Further down are entries; set down exactly and only the lines from the one with "Outlined on this slice (outlined" up to and including the one with "Annotated regions visible in this slice (semi-automatic", dropping each picture.

#####

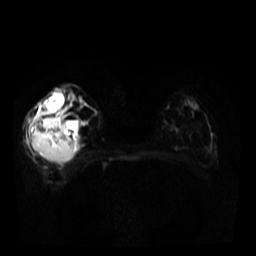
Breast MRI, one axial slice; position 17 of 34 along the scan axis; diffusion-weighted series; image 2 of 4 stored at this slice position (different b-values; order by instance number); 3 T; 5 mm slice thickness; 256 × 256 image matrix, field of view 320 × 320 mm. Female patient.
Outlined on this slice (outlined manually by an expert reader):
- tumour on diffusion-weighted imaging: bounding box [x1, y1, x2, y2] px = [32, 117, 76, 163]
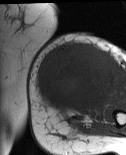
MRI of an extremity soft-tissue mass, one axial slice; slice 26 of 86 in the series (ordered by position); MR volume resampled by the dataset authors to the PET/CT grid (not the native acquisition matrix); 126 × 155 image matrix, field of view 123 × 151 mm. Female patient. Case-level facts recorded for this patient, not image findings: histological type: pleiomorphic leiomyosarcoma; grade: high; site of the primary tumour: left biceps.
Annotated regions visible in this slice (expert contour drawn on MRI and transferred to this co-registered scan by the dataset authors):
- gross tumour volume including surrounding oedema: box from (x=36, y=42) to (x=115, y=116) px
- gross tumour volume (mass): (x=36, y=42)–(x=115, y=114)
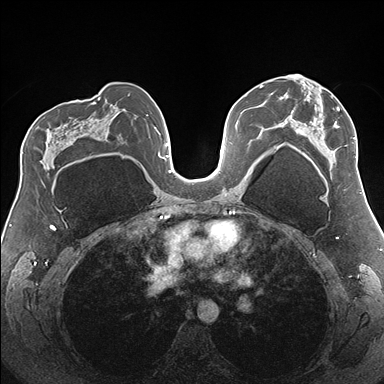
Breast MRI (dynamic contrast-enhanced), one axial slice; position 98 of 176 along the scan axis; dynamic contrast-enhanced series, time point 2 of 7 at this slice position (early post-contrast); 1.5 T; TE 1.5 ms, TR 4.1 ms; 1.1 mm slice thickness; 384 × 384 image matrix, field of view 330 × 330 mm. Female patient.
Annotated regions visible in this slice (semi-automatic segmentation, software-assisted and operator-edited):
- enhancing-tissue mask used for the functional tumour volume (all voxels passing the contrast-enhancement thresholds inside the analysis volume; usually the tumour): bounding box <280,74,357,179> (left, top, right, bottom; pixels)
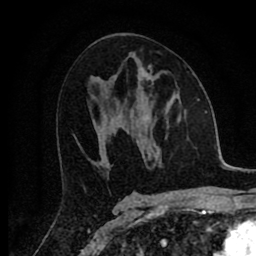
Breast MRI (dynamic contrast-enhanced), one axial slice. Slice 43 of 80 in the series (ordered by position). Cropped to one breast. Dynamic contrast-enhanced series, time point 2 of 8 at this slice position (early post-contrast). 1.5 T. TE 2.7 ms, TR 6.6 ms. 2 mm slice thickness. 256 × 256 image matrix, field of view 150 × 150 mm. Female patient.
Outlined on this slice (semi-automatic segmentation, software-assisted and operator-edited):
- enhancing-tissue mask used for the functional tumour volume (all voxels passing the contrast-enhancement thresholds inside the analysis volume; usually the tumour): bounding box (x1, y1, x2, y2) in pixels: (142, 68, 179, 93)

#####

## [Written answer]
Outlined on this slice (outlined manually by an expert reader):
- tumour on diffusion-weighted imaging: bounding box [x1, y1, x2, y2] px = [32, 117, 76, 163]
MRI of an extremity soft-tissue mass, one axial slice; slice 26 of 86 in the series (ordered by position); MR volume resampled by the dataset authors to the PET/CT grid (not the native acquisition matrix); 126 × 155 image matrix, field of view 123 × 151 mm. Female patient. Case-level facts recorded for this patient, not image findings: histological type: pleiomorphic leiomyosarcoma; grade: high; site of the primary tumour: left biceps.
Annotated regions visible in this slice (expert contour drawn on MRI and transferred to this co-registered scan by the dataset authors):
- gross tumour volume including surrounding oedema: box from (x=36, y=42) to (x=115, y=116) px
- gross tumour volume (mass): (x=36, y=42)–(x=115, y=114)
Breast MRI (dynamic contrast-enhanced), one axial slice; position 98 of 176 along the scan axis; dynamic contrast-enhanced series, time point 2 of 7 at this slice position (early post-contrast); 1.5 T; TE 1.5 ms, TR 4.1 ms; 1.1 mm slice thickness; 384 × 384 image matrix, field of view 330 × 330 mm. Female patient.
Annotated regions visible in this slice (semi-automatic segmentation, software-assisted and operator-edited):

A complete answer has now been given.